### Directive
Quote the lines from the line with "as für optimalen Schutz" to the line with "ANGELICA ALVES", both included, and leave the pictures out of your answer.

### Dataset records
################
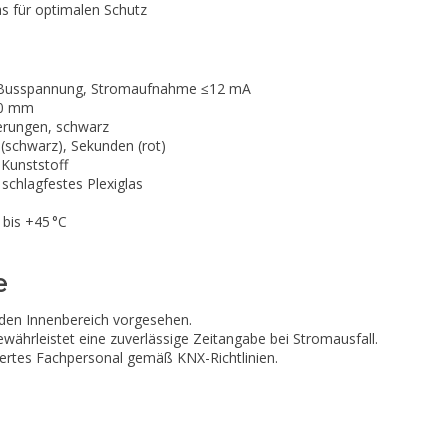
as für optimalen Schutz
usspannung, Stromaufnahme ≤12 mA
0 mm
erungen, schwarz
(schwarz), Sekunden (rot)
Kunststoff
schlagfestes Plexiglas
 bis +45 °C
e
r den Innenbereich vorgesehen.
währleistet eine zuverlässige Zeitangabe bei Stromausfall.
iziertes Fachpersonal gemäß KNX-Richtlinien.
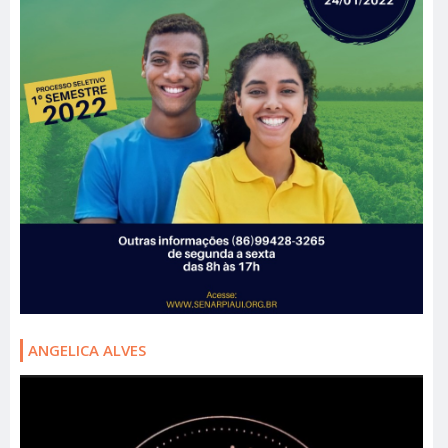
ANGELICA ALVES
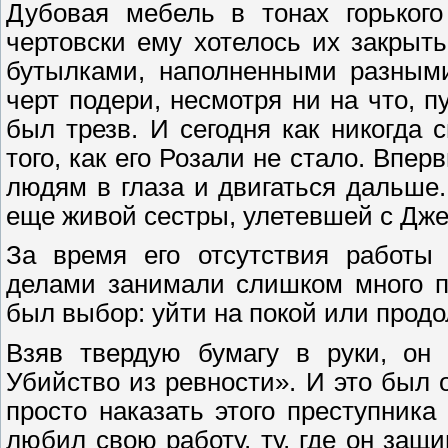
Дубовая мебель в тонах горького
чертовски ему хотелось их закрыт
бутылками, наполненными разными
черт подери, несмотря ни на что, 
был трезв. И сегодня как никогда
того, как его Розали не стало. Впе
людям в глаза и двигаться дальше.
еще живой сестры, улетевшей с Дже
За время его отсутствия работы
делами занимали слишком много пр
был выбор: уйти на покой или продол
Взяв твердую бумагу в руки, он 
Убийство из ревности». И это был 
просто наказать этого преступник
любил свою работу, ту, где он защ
################
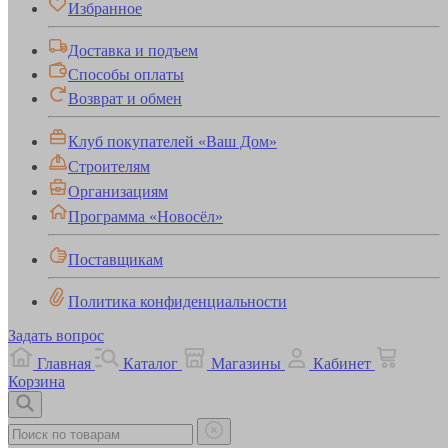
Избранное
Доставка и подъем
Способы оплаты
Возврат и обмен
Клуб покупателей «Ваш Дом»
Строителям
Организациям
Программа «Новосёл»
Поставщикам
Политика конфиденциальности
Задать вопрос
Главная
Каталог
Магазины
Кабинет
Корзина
################
### Answer to the problem
as für optimalen Schutz
usspannung, Stromaufnahme ≤12 mA
0 mm
erungen, schwarz
(schwarz), Sekunden (rot)
Kunststoff
schlagfestes Plexiglas
 bis +45 °C
e
r den Innenbereich vorgesehen.
währleistet eine zuverlässige Zeitangabe bei Stromausfall.
iziertes Fachpersonal gemäß KNX-Richtlinien.
ANGELICA ALVES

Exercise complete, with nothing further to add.